When using biologicals, here are some recommendations from farmers and industry and university experts.

-- Brace yourself for unpredictability. "Fertilizer responses are predictable," says Dan Kaiser, a University of Minnesota Extension soil specialist. "Biologicals are not."

-- Aim biologicals where they have the best chance of agronomic success. "We see responses on corn where it's N-starved," he says.

-- Biologicals are not an all-or-nothing approach. "We look at the role biologicals can play in a rotation with synthetic chemistries," O'Shea says. "Using them in rotation or in a combined product can help forestall resistance in all cases."

-- Ask salespeople how their products work. For example, Bt bioinsecticides kill lepidopteran insects by releasing a Cry protein into the insect's gut, Miille says. "We can actually enhance it and optimize the Cry protein, because we know that is how the bioinsecticide works." That's not possible if the mode of action is not known, he adds.

-- Be skeptical of products tested only in the lab. "You can have a product work under lab conditions and then test the same product under field conditions and find there is no difference," Alabama farmer Martin says.

-- Don't expect biologicals to work agronomic miracles. "Biological products won't fix soil pH problems," says Trent Newell, a Pattern Ag agronomist.

-- Test products on your farm first before committing to larger acreages. "Farmers can do this with today's GPS and yield monitors," NDSU's Franzen says.

"It's a lot of work, but evaluating performance in your own soil can pay dividends," TerraMax's Kremer adds.

Despite her concerns about product inconsistency in variable soils, Martin hopes biologicals will find a place on her family's farm. "We live in an older agricultural area, and our soils have been degraded by erosion and tillage for centuries," she says. "These products have potential to improve our soil health, along with no-till and cover crops."

INSURANCE POLICY

Fred Below admits that agricultural biological products give here-and-there, maybe once-in-a-while results. Still, the University of Illinois crop physiologist believes assessing products in the correct context provides a better summary of their merits.
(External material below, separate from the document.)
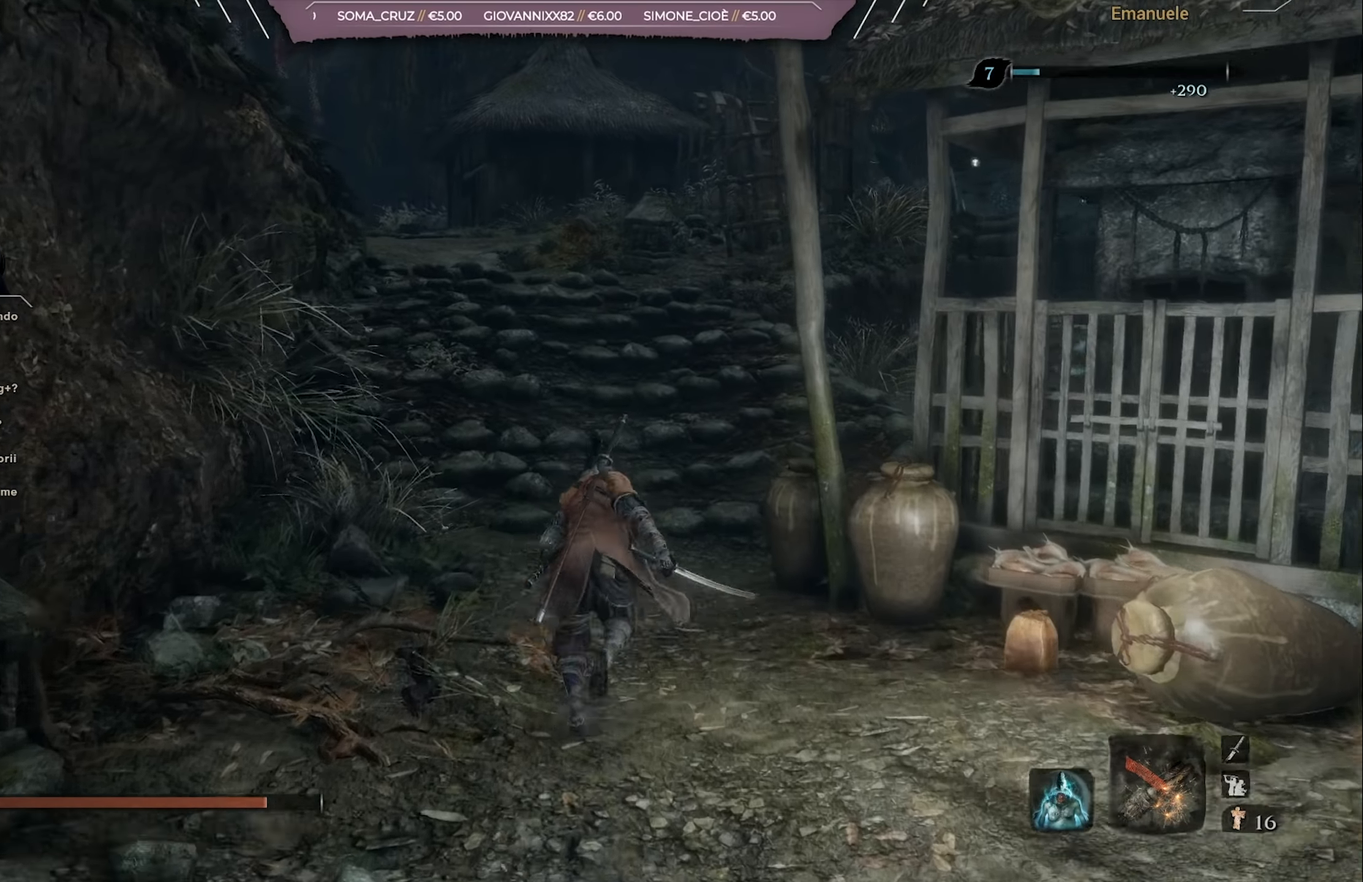
{"buttons": ["CIRCLE"], "left_stick": "up", "right_stick": "center", "events": [[350, "right_stick", "down-left"], [433, "right_stick", "center"]]}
For example, spring-applied nitrification inhibitors don't work as well compared to fall applications, since the time frame to protect against N losses is less. Rather than boosting yields or cutting commercial N applications, Below believes N-fixing biologicals should be judged on if they can pull atmospheric N inside plants.

In corn's case, a critical time to supply N is between the V8 and VT stages. Below's studies indicate N-fixing biologicals can draw 25 pounds of atmospheric N during this time frame.

Corn's N sources vary between years. In some years, corn gleans more N from soil mineralization than fertilizer. In others, corn obtains more from commercial fertilizers than from the soil. And, in some years, corn could benefit from an N boost outside of both sources, such as from N-fixing biologicals.

"It's an insurance policy," he says.

Larkin Martin agrees. "Your product may be valuable 50% of the time and then priced accordingly," says the Courtland, Alabama, farmer. "You will sell more that way to someone who has a crop at risk and needs a safety net rather than telling them every time they apply the product it will work."